La Ciudad de Buenos Aires se verá afectada por un cambio climático importante durante la semana que transcurre del 17 al 23 de agosto, dejando atrás varias semanas dominadas por la humedad y la persistencia de nubes en el cielo. El nuevo escenario incluirá jornadas frías, débiles precipitaciones puntuales y el retorno gradual de momentos con mayor claridad solar.

Detrás de esta transformación meteorológica se encuentra la influencia de un sistema frontal que desplazará el patrón de circulación atmosférica que ha prevalecido hasta ahora. Su acción generará una disminución notable de las temperaturas, concentrando los valores más bajos en determinados días de la semana que será necesario conocer para tomar las previsiones correspondientes.

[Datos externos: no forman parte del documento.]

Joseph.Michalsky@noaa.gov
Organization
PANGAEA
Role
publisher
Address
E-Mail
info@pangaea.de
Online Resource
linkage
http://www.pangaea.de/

Las lloviznas esperadas mantendrán características de moderadas a leves, sin constituir eventos pluviométricos relevantes. Estas precipitaciones aparecerán de forma espaciada, típicas de un invierno avanzado en la región, y no provocarán acumulaciones que requieran alerta alguna. La combinación de frío y humedad atmosférica será el denominador común de buena parte del período.

Conforme avancen los días hacia el fin de semana, la cobertura nubosa comenzará a ceder espacio a cielos más despejados, permitiendo que el sol ilumine nuevamente la Ciudad con mayor presencia. Este cambio hacia condiciones más secas marcará un punto de inflexión respecto al patrón de los días anteriores.

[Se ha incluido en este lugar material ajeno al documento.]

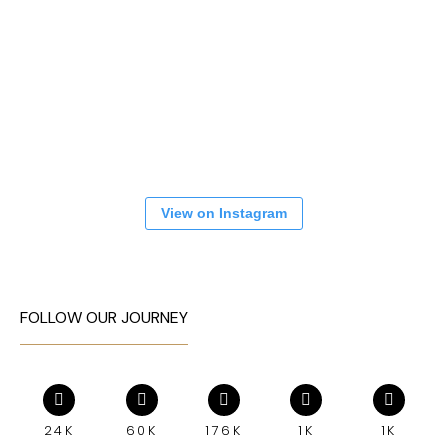
View on Instagram
FOLLOW OUR JOURNEY
24K
60K
176K
1K
1K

Los residentes de Buenos Aires podrán notar con claridad la diferencia respecto a las condiciones que prevalecieron en las semanas previas. El aire más limpio, la ausencia de la pegajosidad característica de períodos húmedos, y la promesa de días soleados hacia el cierre de la semana conforman un escenario meteorológico favorable, a pesar de las bajas temperaturas que demandará abrigo adecuado.